Stored data entries:

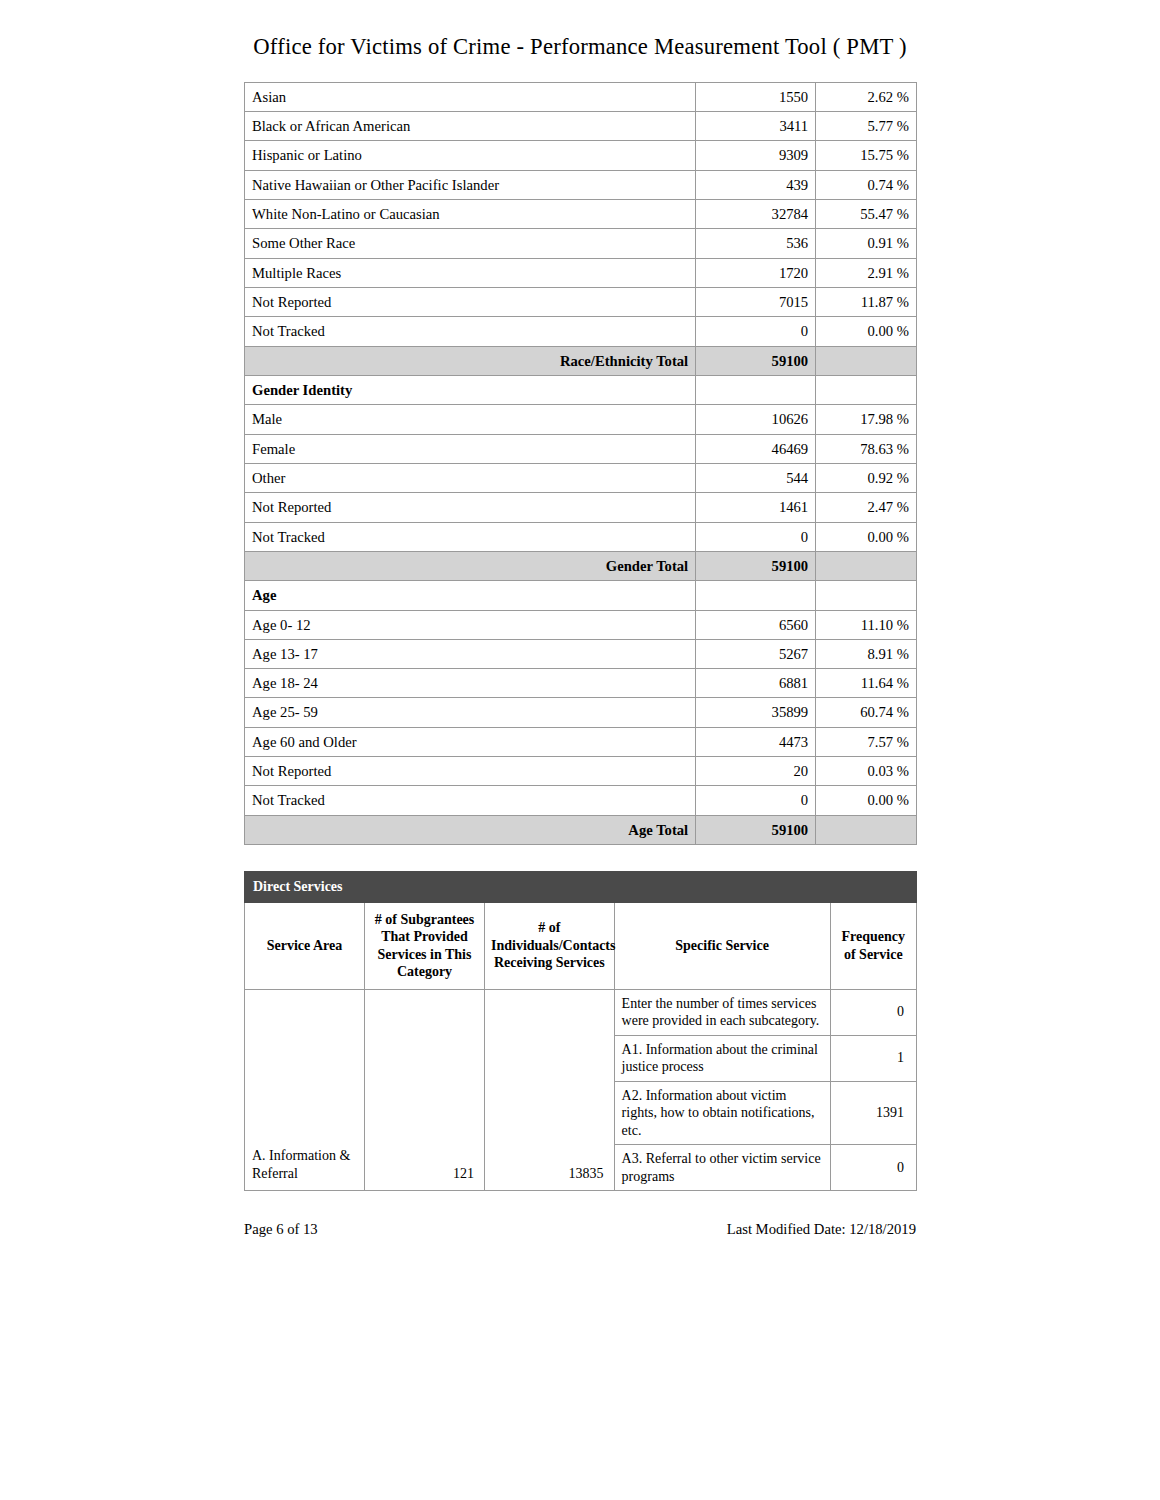Office for Victims of Crime - Performance Measurement Tool ( PMT )
| Asian | 1550 | 2.62 % |
| Black or African American | 3411 | 5.77 % |
| Hispanic or Latino | 9309 | 15.75 % |
| Native Hawaiian or Other Pacific Islander | 439 | 0.74 % |
| White Non-Latino or Caucasian | 32784 | 55.47 % |
| Some Other Race | 536 | 0.91 % |
| Multiple Races | 1720 | 2.91 % |
| Not Reported | 7015 | 11.87 % |
| Not Tracked | 0 | 0.00 % |
| Race/Ethnicity Total | 59100 | |
| Gender Identity | | |
| Male | 10626 | 17.98 % |
| Female | 46469 | 78.63 % |
| Other | 544 | 0.92 % |
| Not Reported | 1461 | 2.47 % |
| Not Tracked | 0 | 0.00 % |
| Gender Total | 59100 | |
| Age | | |
| Age 0- 12 | 6560 | 11.10 % |
| Age 13- 17 | 5267 | 8.91 % |
| Age 18- 24 | 6881 | 11.64 % |
| Age 25- 59 | 35899 | 60.74 % |
| Age 60 and Older | 4473 | 7.57 % |
| Not Reported | 20 | 0.03 % |
| Not Tracked | 0 | 0.00 % |
| Age Total | 59100 | |
| Direct Services |
| Service Area | # of Subgrantees That Provided Services in This Category | # of Individuals/Contacts Receiving Services | Specific Service | Frequency of Service |
| A. Information & Referral | 121 | 13835 | Enter the number of times services were provided in each subcategory. | 0 |
| A1. Information about the criminal justice process | 1 |
| A2. Information about victim rights, how to obtain notifications, etc. | 1391 |
| A3. Referral to other victim service programs | 0 |
Page 6 of 13
Last Modified Date: 12/18/2019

_PROBLEM DETAILS_
Filter the entries above and return only the lines holding "Information".

_ANSWER BOX_
| A. Information & Referral | 121 | 13835 | Enter the number of times services were provided in each subcategory. | 0 |
| A1. Information about the criminal justice process | 1 |
| A2. Information about victim rights, how to obtain notifications, etc. | 1391 |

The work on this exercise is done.